Abnormalities of glucose tolerance are found in around 20% of patients with active tuberculosis,4,5 and indeed patients with diabetes are thought to have a 6-7-fold excess risk of developing tuberculosis.6 Little has been published on hyperglycaemia due to antituberculosis drugs, though the British National Formulary does list this as a potential adverse effect of isoniazid. We have found no previous report of insulin-requiring diabetes developing during tuberculosis chemotherapy and resolving on cessation of treatment. In the present case, cause and effect seem likely, though other factors cannot be excluded. So far as we could ascertain, the patient's dietary habits did not change during or after treatment, and she was not taking any other therapy that might have influenced glucose metabolism (including 'alternative' therapies). There are case reports of rifampicin being associated with abnormalities of glucose tolerance. An increased requirement for oral hypoglycaemics7,8 has been reported, probably due to the effect of enzyme induction, which speeds the metabolism of these drugs. In one noteworthy case, a patient with type 1 diabetes required more insulin when treated with rifampicin and returned to previous dosage when rifampicin was stopped.9
How might tuberculosis chemotherapy induce hyperglycaemia?

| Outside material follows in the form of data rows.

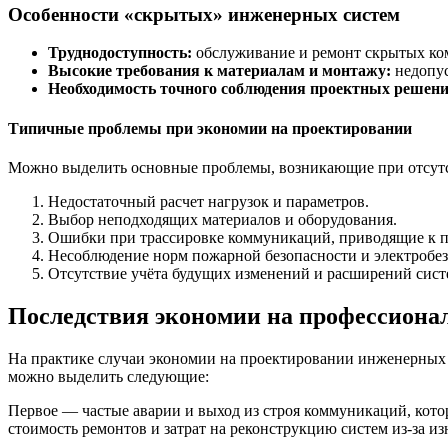
Особенности «скрытых» инженерных систем
Труднодоступность:
обслуживание и ремонт скрытых ком
Высокие требования к материалам и монтажу:
недопус
Необходимость точного соблюдения проектных решени
Типичные проблемы при экономии на проектировании
Можно выделить основные проблемы, возникающие при отсутс
Недостаточный расчет нагрузок и параметров.
Выбор неподходящих материалов и оборудования.
Ошибки при трассировке коммуникаций, приводящие к 
Несоблюдение норм пожарной безопасности и электробез
Отсутствие учёта будущих изменений и расширений сист
Последствия экономии на профессиона
На практике случаи экономии на проектировании инженерных 
можно выделить следующие:
Первое — частые аварии и выход из строя коммуникаций, кото
стоимость ремонтов и затрат на реконструкцию систем из-за и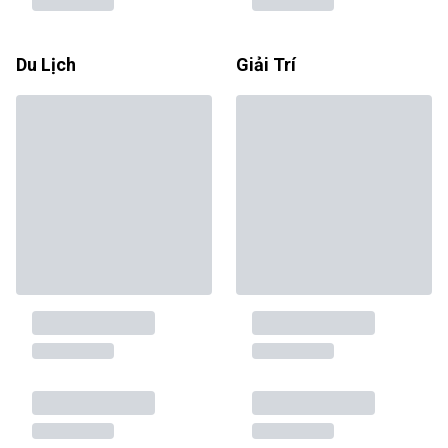
Du Lịch
Giải Trí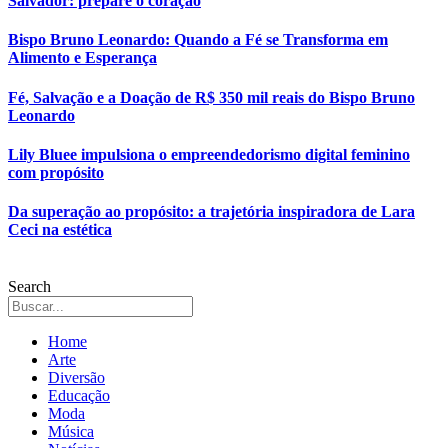
Salvador: prepare o coração
Bispo Bruno Leonardo: Quando a Fé se Transforma em
Alimento e Esperança
Fé, Salvação e a Doação de R$ 350 mil reais do Bispo Bruno
Leonardo
Lily Bluee impulsiona o empreendedorismo digital feminino
com propósito
Da superação ao propósito: a trajetória inspiradora de Lara
Ceci na estética
Search
Home
Arte
Diversão
Educação
Moda
Música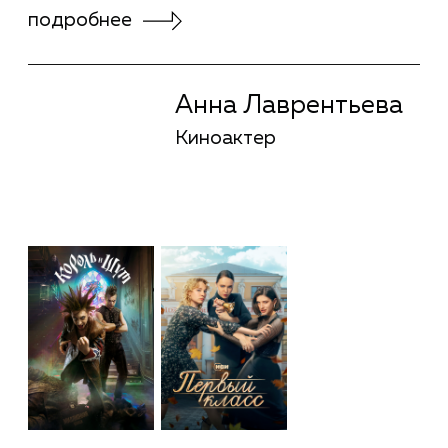
Юлия Сапонова
Режиссура
подробнее
Юлия Сапонова
Режиссура
Иван Синцов
Композитор в
кино
подробнее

In patients taking rifampicin for tuberculosis Japanese investigators obtained normal results for intravenous glucose tolerance but hyperglycaemia after oral glucose.10 No such effect was seen with other agents including isoniazid, ethambutol and streptomycin. These workers suggested that rifampicin either augments intestinal absorption of glucose or reduces insulin sensitivity.